Karabelnikoff, 31, is focused on helping young people harness their future success. “We provide a culturally relevant context to digital fabrication,” he says, “which improves apprentices’ self-esteem, and establishes a basis for long-lasting success. By learning the skills needed to build a Qayaq, the apprentice will earn the pieces needed to build his or her own skin boat – the skeleton pieces, the paddles, and the skin. We provide the opportunity for building on a long line of successes.”

An historic Alaska Native qayaq (UA Museum of the North)
An historic Alaska Native qayaq (UA Museum of the North)

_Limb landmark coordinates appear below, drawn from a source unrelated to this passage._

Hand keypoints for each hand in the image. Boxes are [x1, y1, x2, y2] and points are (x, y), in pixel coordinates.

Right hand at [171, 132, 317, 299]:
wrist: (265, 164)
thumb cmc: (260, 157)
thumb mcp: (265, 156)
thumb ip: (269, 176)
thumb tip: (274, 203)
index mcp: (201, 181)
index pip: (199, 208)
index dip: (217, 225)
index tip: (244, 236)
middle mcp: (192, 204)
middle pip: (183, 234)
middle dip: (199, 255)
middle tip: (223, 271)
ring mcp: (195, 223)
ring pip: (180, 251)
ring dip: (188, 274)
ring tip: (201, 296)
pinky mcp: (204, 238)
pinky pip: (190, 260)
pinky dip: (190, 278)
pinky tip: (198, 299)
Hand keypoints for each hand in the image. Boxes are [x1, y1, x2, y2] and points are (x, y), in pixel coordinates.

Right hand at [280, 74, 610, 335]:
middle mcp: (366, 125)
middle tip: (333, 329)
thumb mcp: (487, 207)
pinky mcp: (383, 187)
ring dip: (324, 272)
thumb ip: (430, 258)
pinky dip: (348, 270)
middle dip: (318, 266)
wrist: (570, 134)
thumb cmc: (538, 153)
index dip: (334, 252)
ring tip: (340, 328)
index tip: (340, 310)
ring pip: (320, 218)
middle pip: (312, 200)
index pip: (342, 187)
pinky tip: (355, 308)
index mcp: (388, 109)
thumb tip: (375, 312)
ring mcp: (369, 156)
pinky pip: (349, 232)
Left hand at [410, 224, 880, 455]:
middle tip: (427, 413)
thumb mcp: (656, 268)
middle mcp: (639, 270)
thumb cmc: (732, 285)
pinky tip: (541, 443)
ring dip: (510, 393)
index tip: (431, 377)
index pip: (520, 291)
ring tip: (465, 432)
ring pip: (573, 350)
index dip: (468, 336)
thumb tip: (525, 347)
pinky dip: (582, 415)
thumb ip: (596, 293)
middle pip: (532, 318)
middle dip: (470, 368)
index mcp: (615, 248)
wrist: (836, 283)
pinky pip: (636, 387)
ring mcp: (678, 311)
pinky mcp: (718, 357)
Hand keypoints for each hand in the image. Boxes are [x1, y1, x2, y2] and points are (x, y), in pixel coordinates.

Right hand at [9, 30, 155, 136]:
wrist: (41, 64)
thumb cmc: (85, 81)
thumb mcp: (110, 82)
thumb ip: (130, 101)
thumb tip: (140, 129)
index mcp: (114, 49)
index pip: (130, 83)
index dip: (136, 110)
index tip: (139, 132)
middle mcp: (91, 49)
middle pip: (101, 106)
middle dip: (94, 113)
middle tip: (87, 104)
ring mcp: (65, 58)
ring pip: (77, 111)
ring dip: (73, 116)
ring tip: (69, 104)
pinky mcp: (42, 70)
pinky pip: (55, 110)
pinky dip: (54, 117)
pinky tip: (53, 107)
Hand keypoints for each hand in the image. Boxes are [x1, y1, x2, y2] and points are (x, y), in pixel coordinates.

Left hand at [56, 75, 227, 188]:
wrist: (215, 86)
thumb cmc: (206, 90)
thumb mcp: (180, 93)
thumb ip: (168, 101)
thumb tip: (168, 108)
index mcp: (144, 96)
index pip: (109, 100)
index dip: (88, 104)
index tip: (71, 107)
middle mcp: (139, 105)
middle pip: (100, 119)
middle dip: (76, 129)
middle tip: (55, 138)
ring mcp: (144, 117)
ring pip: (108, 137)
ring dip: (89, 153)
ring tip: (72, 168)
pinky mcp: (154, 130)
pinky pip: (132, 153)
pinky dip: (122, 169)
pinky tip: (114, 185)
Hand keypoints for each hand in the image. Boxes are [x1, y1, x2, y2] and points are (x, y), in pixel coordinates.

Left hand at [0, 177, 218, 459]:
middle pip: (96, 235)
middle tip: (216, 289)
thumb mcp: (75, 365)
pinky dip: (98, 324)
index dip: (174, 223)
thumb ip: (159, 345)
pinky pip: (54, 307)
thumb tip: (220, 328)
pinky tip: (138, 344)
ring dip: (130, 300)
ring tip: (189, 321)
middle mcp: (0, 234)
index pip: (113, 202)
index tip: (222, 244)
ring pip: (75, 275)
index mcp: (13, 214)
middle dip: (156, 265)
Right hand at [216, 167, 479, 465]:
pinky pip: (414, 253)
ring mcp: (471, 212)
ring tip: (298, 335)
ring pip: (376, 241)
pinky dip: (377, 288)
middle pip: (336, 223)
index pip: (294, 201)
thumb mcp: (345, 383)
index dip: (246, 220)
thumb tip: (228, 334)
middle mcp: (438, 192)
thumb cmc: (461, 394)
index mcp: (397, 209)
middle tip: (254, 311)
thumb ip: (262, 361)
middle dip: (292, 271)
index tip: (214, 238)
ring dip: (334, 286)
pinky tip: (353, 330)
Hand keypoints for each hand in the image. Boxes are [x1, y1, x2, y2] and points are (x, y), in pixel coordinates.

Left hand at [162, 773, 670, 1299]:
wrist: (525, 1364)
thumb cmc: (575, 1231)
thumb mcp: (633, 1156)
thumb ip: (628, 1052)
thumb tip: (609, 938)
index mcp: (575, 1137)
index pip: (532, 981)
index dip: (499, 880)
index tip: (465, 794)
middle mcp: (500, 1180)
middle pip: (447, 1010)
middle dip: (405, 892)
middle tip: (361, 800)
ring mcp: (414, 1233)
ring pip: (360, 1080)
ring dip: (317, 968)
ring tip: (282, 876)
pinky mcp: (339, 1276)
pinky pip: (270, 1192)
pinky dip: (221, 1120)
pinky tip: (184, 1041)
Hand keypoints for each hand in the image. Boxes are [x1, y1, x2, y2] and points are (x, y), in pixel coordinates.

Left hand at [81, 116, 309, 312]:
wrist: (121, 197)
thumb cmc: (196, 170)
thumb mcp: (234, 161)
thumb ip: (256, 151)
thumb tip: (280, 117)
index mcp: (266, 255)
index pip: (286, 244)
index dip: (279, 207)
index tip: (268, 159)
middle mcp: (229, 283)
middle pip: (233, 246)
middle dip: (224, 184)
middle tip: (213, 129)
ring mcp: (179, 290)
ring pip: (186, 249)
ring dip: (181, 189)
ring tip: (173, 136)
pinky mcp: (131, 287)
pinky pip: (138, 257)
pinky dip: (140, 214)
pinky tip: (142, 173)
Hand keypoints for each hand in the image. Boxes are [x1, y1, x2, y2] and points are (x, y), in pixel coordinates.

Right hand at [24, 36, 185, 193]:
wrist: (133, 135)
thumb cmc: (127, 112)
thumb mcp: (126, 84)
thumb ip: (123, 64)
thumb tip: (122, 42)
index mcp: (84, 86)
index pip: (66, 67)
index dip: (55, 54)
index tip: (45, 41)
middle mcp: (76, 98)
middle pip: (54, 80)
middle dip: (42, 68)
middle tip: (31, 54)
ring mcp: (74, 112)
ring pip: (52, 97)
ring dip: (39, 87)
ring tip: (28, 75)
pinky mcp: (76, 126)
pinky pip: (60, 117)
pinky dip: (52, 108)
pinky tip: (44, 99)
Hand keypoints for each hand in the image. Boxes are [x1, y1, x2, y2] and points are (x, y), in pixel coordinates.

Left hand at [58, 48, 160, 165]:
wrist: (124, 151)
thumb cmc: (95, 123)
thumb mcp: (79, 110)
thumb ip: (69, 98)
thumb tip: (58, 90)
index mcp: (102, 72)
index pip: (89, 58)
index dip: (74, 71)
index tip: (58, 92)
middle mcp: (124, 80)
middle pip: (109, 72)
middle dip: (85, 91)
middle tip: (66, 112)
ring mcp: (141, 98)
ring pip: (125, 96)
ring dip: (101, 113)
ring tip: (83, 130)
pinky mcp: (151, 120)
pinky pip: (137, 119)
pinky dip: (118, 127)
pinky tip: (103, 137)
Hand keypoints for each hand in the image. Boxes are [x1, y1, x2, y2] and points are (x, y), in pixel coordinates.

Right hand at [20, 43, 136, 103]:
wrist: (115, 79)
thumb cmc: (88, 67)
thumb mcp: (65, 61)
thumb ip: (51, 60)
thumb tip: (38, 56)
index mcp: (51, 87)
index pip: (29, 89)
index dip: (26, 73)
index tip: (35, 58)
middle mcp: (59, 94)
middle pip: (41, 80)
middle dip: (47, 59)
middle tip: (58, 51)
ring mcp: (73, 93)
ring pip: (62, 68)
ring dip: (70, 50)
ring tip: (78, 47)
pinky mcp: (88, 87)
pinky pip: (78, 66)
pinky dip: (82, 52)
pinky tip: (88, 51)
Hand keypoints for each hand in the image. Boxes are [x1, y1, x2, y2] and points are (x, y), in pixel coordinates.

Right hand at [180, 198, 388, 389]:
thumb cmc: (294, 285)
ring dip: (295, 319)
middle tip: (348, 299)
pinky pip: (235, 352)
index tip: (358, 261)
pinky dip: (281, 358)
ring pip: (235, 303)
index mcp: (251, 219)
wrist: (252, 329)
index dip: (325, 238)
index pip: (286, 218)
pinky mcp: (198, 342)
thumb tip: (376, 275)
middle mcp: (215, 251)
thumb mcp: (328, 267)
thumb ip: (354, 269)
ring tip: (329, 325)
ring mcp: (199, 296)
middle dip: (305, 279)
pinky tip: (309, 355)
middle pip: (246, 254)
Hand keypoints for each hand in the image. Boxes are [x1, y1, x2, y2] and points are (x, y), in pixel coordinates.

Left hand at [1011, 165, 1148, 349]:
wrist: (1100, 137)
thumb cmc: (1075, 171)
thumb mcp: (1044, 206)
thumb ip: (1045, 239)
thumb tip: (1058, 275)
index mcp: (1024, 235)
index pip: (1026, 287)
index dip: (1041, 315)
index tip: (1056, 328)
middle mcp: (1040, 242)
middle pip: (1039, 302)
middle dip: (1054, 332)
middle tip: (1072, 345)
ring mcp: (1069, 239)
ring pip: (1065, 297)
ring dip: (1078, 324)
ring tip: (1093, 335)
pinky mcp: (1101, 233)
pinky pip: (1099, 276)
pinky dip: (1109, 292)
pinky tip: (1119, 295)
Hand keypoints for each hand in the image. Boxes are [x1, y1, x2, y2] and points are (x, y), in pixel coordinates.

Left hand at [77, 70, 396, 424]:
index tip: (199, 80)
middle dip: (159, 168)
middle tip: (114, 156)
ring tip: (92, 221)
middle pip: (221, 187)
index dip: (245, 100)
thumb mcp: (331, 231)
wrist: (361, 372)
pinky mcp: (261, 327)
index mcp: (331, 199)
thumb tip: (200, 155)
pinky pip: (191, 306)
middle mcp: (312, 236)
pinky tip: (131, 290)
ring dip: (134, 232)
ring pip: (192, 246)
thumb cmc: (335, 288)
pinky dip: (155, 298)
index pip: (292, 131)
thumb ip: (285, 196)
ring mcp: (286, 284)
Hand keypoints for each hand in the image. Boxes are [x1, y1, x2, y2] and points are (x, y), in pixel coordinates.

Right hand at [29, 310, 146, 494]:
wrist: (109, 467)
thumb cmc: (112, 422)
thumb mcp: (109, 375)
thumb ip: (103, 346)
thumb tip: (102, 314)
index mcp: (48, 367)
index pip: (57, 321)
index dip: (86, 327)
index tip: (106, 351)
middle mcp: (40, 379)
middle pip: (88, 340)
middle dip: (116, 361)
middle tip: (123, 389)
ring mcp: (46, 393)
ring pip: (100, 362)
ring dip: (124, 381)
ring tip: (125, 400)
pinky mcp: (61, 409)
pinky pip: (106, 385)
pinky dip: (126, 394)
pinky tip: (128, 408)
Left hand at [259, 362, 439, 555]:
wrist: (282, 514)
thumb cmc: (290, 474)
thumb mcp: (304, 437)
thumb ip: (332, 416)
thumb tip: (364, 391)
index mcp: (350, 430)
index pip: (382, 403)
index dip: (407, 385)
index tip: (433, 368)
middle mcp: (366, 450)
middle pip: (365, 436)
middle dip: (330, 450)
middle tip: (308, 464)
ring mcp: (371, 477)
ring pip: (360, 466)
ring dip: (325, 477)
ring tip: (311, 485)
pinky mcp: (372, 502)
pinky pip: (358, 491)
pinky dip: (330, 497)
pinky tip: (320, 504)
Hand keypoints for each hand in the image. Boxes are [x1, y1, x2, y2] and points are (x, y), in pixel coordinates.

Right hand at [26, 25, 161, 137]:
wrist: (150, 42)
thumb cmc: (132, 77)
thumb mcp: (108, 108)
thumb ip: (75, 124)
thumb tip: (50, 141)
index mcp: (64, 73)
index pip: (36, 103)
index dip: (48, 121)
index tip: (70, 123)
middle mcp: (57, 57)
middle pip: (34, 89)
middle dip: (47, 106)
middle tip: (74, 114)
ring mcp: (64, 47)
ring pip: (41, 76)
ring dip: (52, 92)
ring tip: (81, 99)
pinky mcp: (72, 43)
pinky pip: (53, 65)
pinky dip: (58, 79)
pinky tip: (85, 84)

Qayaq’s second core mission develops equipment suitable for top-tier elite kayakers. Qayaq’s Bio-Metric personalized kayaks will allow the company to compete for elite customers willing to pay top dollar. He claims his Qayaq’s are not only customized to the buyer’s size, they are also socially responsible because they engage young people in positive work, and are environmentally responsible because kayaks encourage traditional boating.

While young people in local schools and who work as apprentices have benefited from association with Karabelnikoff’s non-profit, Qayaq Co-Op has put together a Kickstarter campaign to train at-risk youth, especially Alaska Native youth. With funding from the campaign, Karabelnikoff wants to develop a culturally relevant social enterprise. This initiative would provide workforce development training and digital fabrication training for at-risk youth, particularly those who are Alaska Native. As is the case with Qayaq Co-Op, this Kickstarter campaign also aims to demonstrate a positive image of Alaska Native cultures to the broader community.

In addition to targeting at-risk youth, Karabelnikoff wants to jumpstart the development of an Anchorage-based maker space, a community-oriented, physical place, where people can collaborate on Native projects. He also needs to purchase digital manufacturing tools and secure space for prototyping and fabrication. With these initiatives in place, Karabelnikoff hopes to generate support for building community-based businesses related to kayaking.  Currently, Qayaq’s Kickstarter campaign, which ends Friday, May 18, is about $20,000 short of its goal.

Karabelnikoff says, “Apathy is a difficult one to overcome, especially in meager beginnings. The cynical say that there are not enough young people interested in our traditional skin boats, that aluminum skiffs with power motors are the only thing youth are interested in.”

The Qayaq Co-Op is determined to show the world how hungry urban Alaska Natives are for culture and a connection with the technological understandings of their ancestors. Karabelnikoff says the Qayaq Co-Op is about more than business. “Aleuts are Survivors. We are descended from one of the longest lasting civilizations on the planet, spanning thousands of years. In less than 50 years the population went from 20,000 to 2,000. Now we stand in the doorway between oblivion and revitalization; at times I do feel that the place where I come from doesn’t exist anymore. Then I hear the call from the future generations and answer it with the only prayer I know, one to be guided by my ancestors.”